EXTRACT TO READ →
--- BEGIN ---

Peddlers of BEE poverty at odds with reality, says IRR

Mar 06, 2025
The Institute of Race Relations (IRR) has invited the World Bank to engage in discussions on the kind of country South Africa could be if it adopted market-friendly, pro-growth, and pro-enterprise policies.
Peddlers of BEE poverty at odds with reality, says IRR

The Institute of Race Relations (IRR) has invited the World Bank to engage in discussions on the kind of country South Africa could be if it adopted market-friendly, pro-growth, and pro-enterprise policies. 

The invitation is contained in a letter sent to the World Bank yesterday, following the publication last week of the bank’s report, Driving Inclusive Growth in South Africa, which identifies BEE as an anti-growth policy. Attached to the correspondence were three of the IRR’s eight Blueprint for Growth papers on how South Africa can unleash real economic growth. 

Says IRR Campaign Manager Makone Maja: “The IRR’s invitation was sent the day after South Africa’s latest and worrying GDP figures for 2024 were published, showing anaemic growth in the year of 0.6%. To achieve what South Africa can be, to create wealth, empower job creators, enable entrepreneurs, and see all South Africans become empowered consumers, we need 7% GDP growth every year. This is an ambitious but achievable growth target, if all pro-poverty policies, like BEE, are seen for what they are − investment disincentives, destroyers of wealth, and anti-enterprise policies – and scrapped.”

--- END ---

PROVIDED RECORDS →
--- BEGIN ---

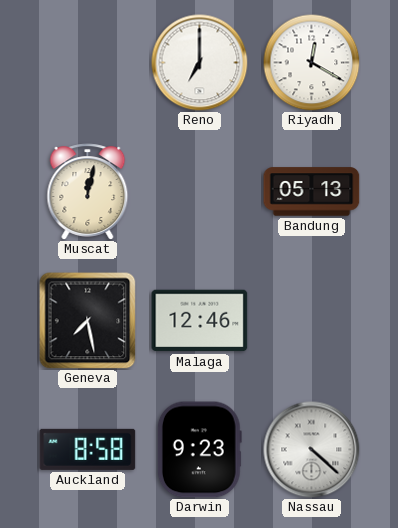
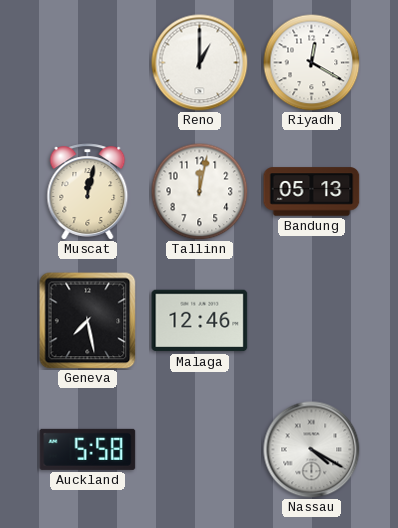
Reno: 7:00 -> 1:00
Tallinn: none -> 12:02
Auckland: 8:58 -> 5:58
Darwin: 9:23 -> none
Nassau: 4:22 -> 4:20
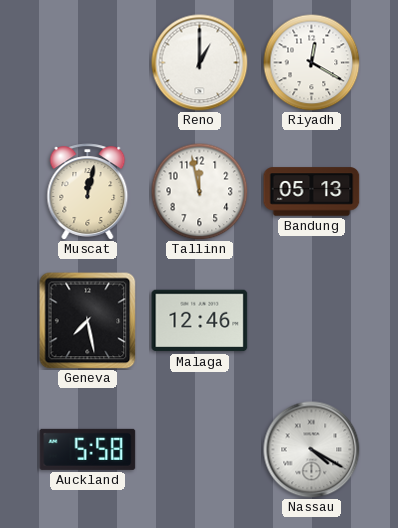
Tallinn: 12:02 -> 11:58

--- END ---

SET EXERCISE 1 →
What is the title of the World Bank report mentioned in the IRR press release on BEE?
SET EXERCISE 2 →
Repeat word for word the part of the IRR press release on BEE starting with "The invitation is" and going on through "real economic growth.".
SET EXERCISE 3 →
Write what comes next in the IRR press release about its letter to the World Bank, picking up after its final sentence.

RESULT 1 →
Driving Inclusive Growth in South Africa

RESULT 2 →
The invitation is contained in a letter sent to the World Bank yesterday, following the publication last week of the bank’s report, Driving Inclusive Growth in South Africa, which identifies BEE as an anti-growth policy. Attached to the correspondence were three of the IRR’s eight Blueprint for Growth papers on how South Africa can unleash real economic growth.

RESULT 3 →
Both the World Bank report and the IRR’s Blueprint for Growth papers flag race-rigged policies like BEE as barriers to economic growth in South Africa – with the poorest suffering the most from a weak economy with scarce and politically manipulated opportunities for socio-economic advancement. 

Says Maja: “Yet, instead of engaging constructively with the credible and empirically argued case against BEE, as presented by both the World Bank and the IRR, we have seen the peddlers of poverty use all manner of misguided and dishonest invective to try to undermine the pro-growth argument and the organisations that advance it. CEO of the Black Business Council Kganki Matabane is a glaring example of this. While ignoring the reality that BEE has worsened the livelihoods of the poorest while creating some of the wealthiest black South Africans the country has seen, and has cost our country vital job-creating investment, Matabane has the gall to suggest that the socio-economic reality validates BEE as an effective redress policy.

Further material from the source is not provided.